William Burton was a chemist with the Wedgwood Company at the Etruria Works in Stoke-on-Trent, with an extensive knowledge of the ceramics industry. It was he who suggested that the red clay and marl found at Clifton was suitable for production of ceramic tiles. Decorative tiling was becoming a popular trend at the time, and represented a long term commercial proposition. Burton oversaw the production of fine pottery in the style of ancient Persian and Chinese potters, employing fine artists and commissioning work from some of the top designers of the time. Burton was a friend of H. G. Wells and was inspired by the Arts & Crafts Movement, and in particular, the workings of William Morris and John Ruskin. He chose artists and designers that shared this inspiration, and Lancastrian Pottery works became high quality examples of the art pottery that was part of the wider Arts & Crafts Movement.

===John Chambers (1869–1945)===

Burton invited John Chambers to join him in the running of the Pilkington's Tile & Pottery Company. Chambers was often responsible for designs produced in what became known as the 'Persian style', and was head of the architectural pottery department throughout his time with the company.

===Royal Lancastrian Glazes===

High lustre glaze finishes were produced from 1906, and are particularly associated with the designer Gordon Forsyth, who joined the company in the same year. The name 'Lancastrian' was used for the new ware due to the location in the county of Lancashire.
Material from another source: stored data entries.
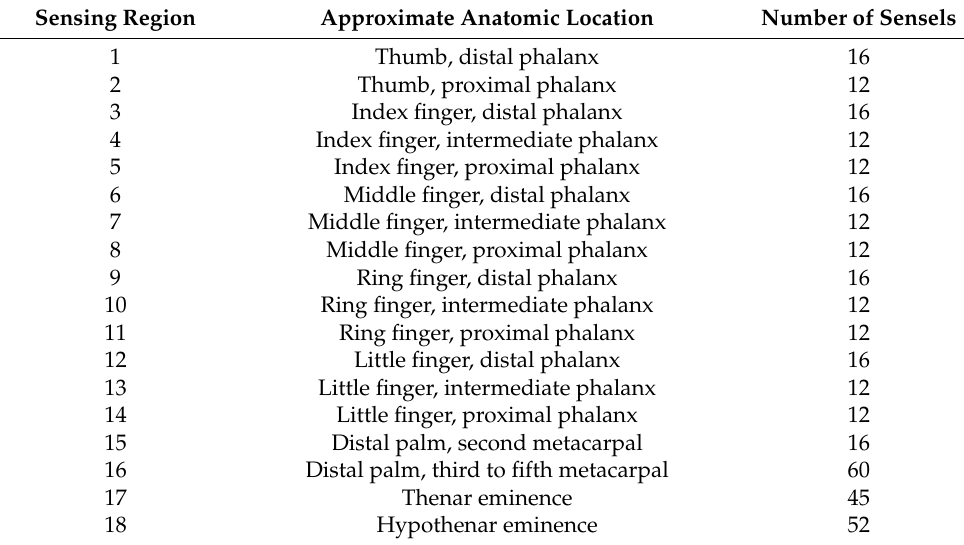
Figure 5. Sensor regions and their approximate locations in the hand palm. Table 3. Sensing regions of the sensor and corresponding anatomical locations.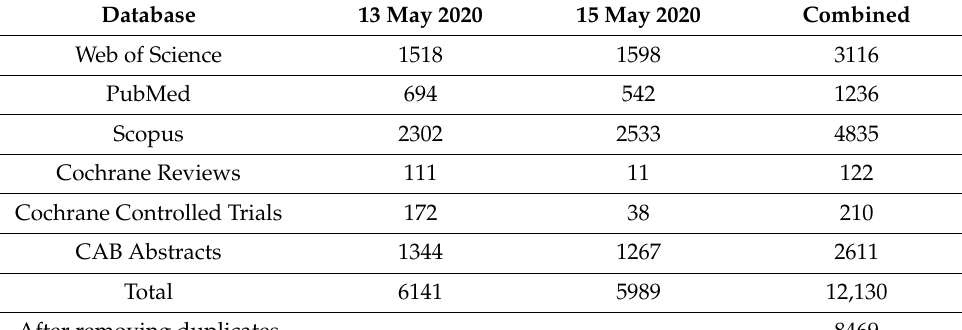
Table 1. The overall number of articles identified.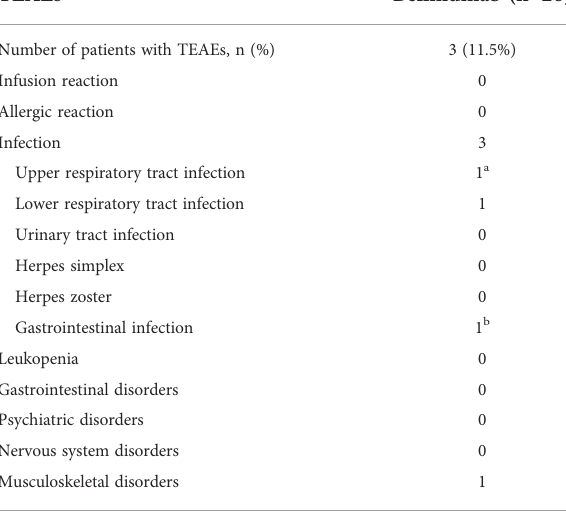
TABLE 3 Treatment-emergent adverse events (TEAEs) that occurred during the period of belimumab treatment.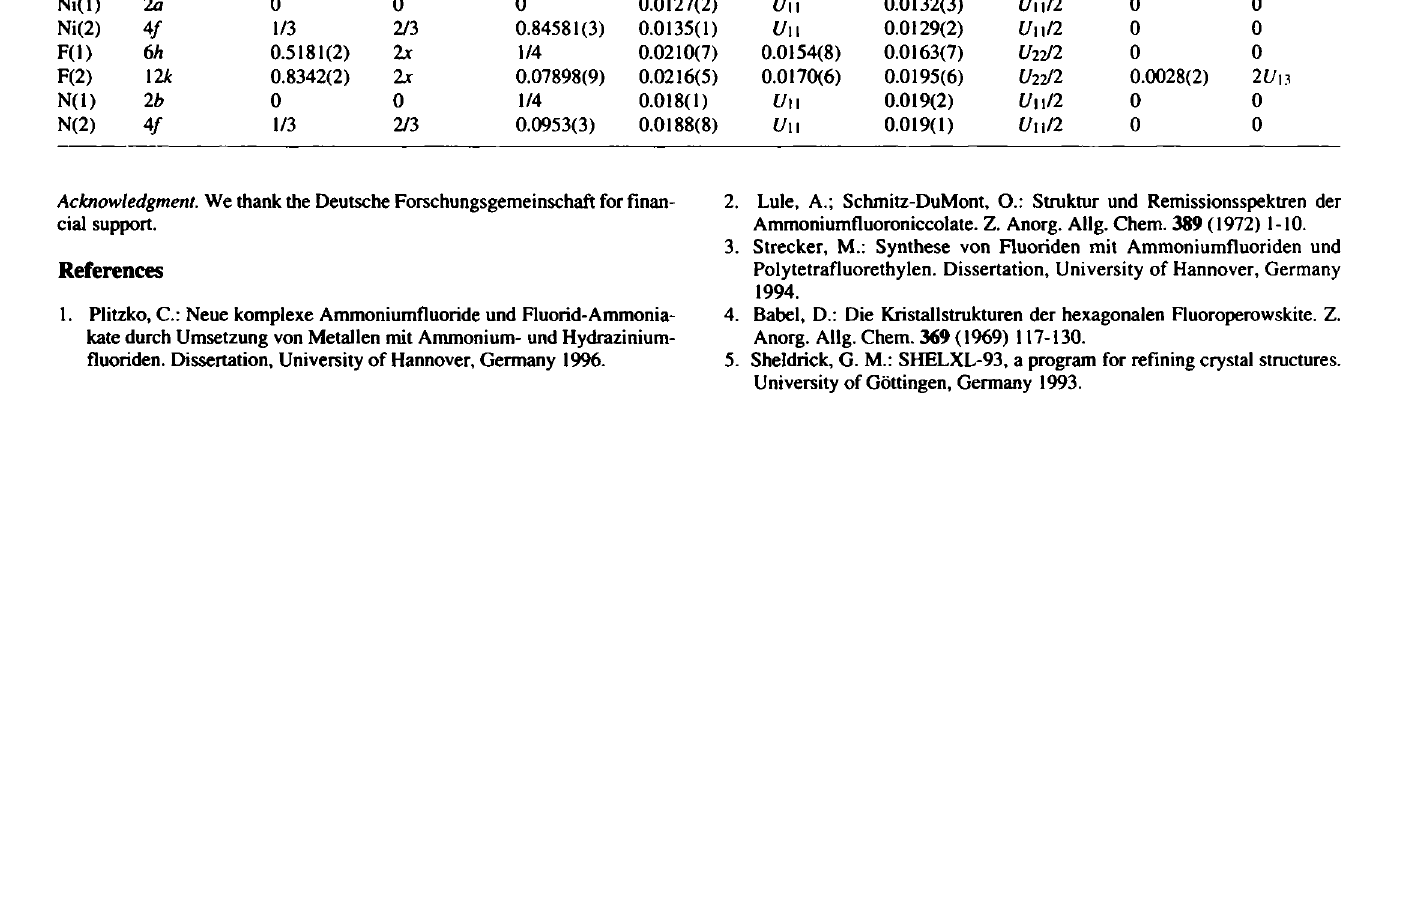
Table 4. Final atomic coordinates and displacement parameters (in Â 2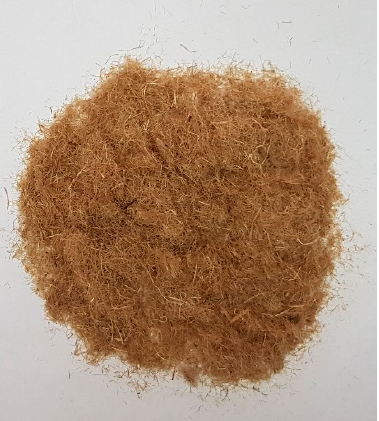
Figure 1. Jute particles used.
Later on, 'Cunian' glazes were named after the site's close proximity to Manchester. Glazes of different textures were used. Some of the more famous glazes used by the Royal Lancastrian Pottery Company included sunstone, eggshell, crystalline and aventurine. One of the most notable, Lancastrian Lustre, was exhibited at the Franco-British Exhibition of 1908.
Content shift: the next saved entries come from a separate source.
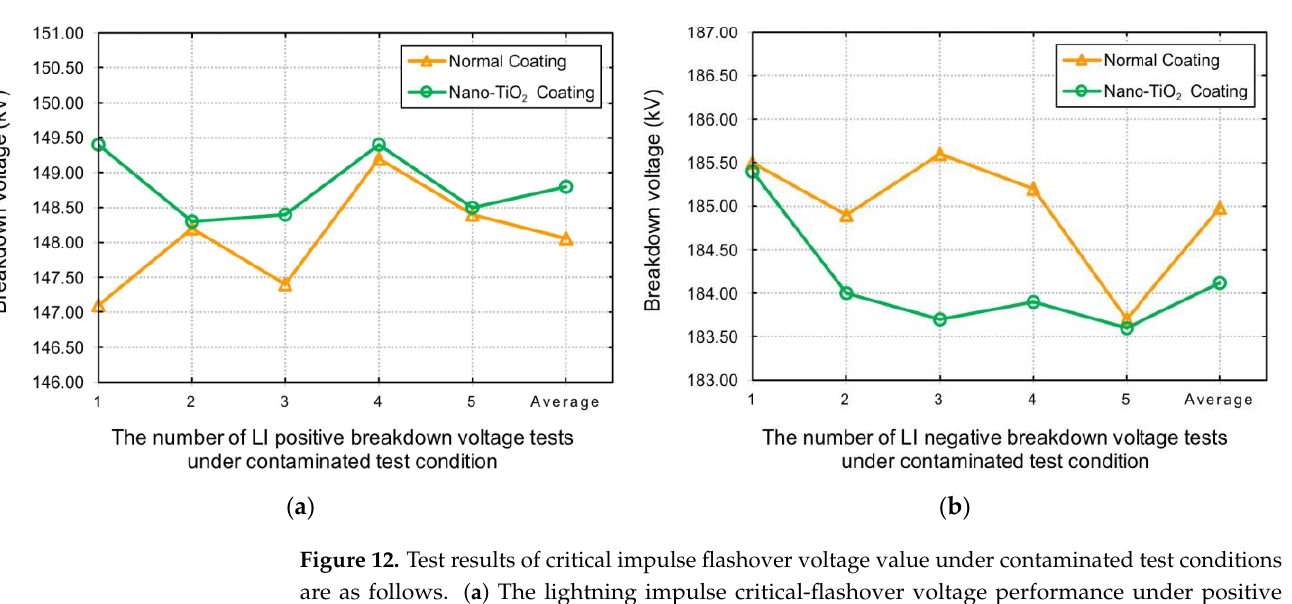
Figure 11. Test results of critical impulse flashover voltage value under normal test conditions are as follows. ( a ) The lightning impulse critical-flashover voltage performance under positive polarity testing; ( b ) The lightning impulse critical-flashover voltage performance under negative polarity testing.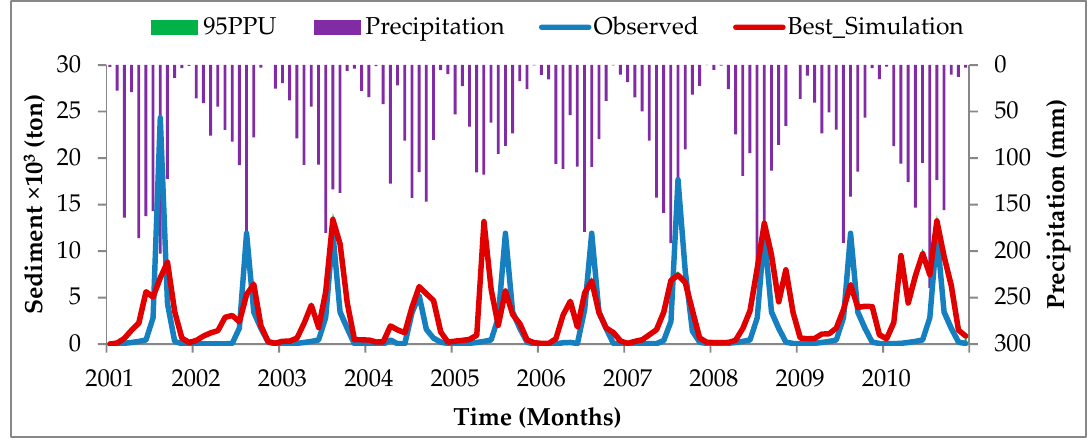
Figure 7. Sediment yield validation for the Ketar River.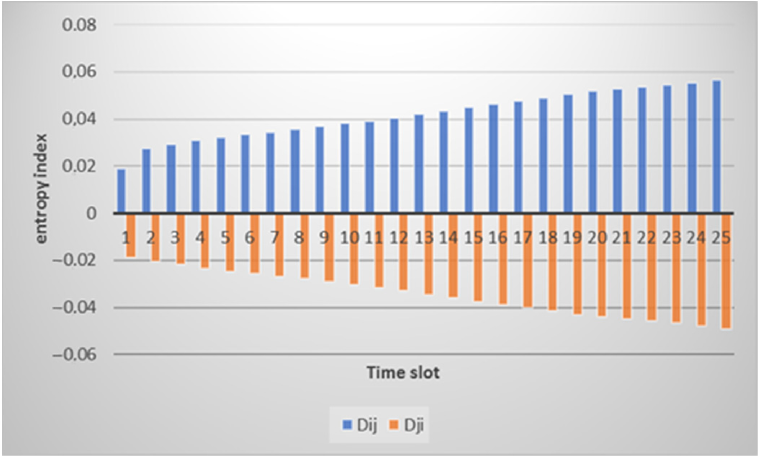
Figure 15. The result of calculating the entropy for received packets by node i relative to node j (marked in yellow) and by node j relative to node i (marked in orange) under conditions of a deauthentication attack.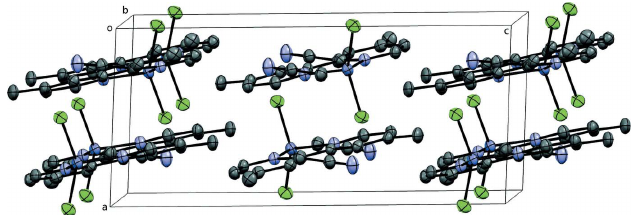
Figure 2 Perspective view of the crystal packing of the title complex approximately along the b axis; H atoms are omitted for clarity.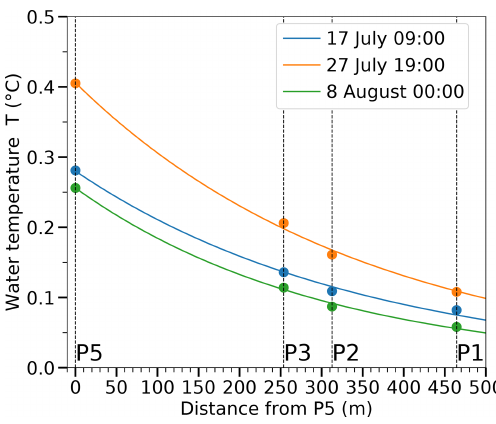
Figure 7. Temperature decrease along the channel flow path at three different times (CEST). Dots are observations; lines correspond to the fitted exponential law according to Eq. (11). Table 4. Dimensionless coefficients of the Dittus–Boelter equation (Eq. 9) from various studies, including this one (see Sect.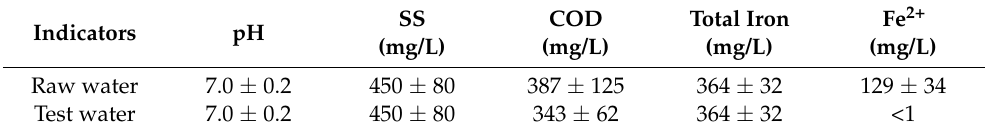
Table 1. Characteristics of anaerobic digestion reject water.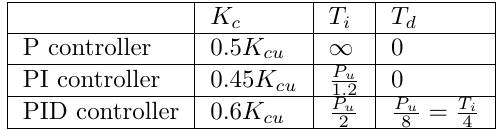
Table 2: Formulas for the controller parameters in the Ziegler-Nichols’ closed loop method.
In 1913 King George V and Queen Mary visited Lord Derby, in whose home several Lancastrian vases were proudly displayed. It was then that permission was granted for the royal warrant to be used and the firm became Pilkington's Royal Lancastrian Pottery Company.

===After the First World War===
The First World War was a difficult time for all ceramic companies, and Forsyth, who had left to fight, only returned briefly after the war. Increasingly, the tile side of production dominated. "Lapis Ware", with special underglaze colours, was introduced in 1928. But production of pottery (as opposed to tiles) ceased in 1938. A distinctive type of ware produced in the last years were glazed with a formula including uranium compounds, which gave a bright orange colour, but have the disadvantage of being slightly radioactive; "it has been suggested by experts that one should not store a large number of such pieces in a closed cabinet. Opening the door after a prolonged period could be equivalent to receiving an X-ray".

A pottery studio was opened in 1948, making "attractive decorative wares in the Contemporary style of the 1950s". It closed in 1957, but there was another period in 1972–75.

In 1971 the Tilling Group took the company over; it was in turn bought by British Tyre and Rubber in 1983.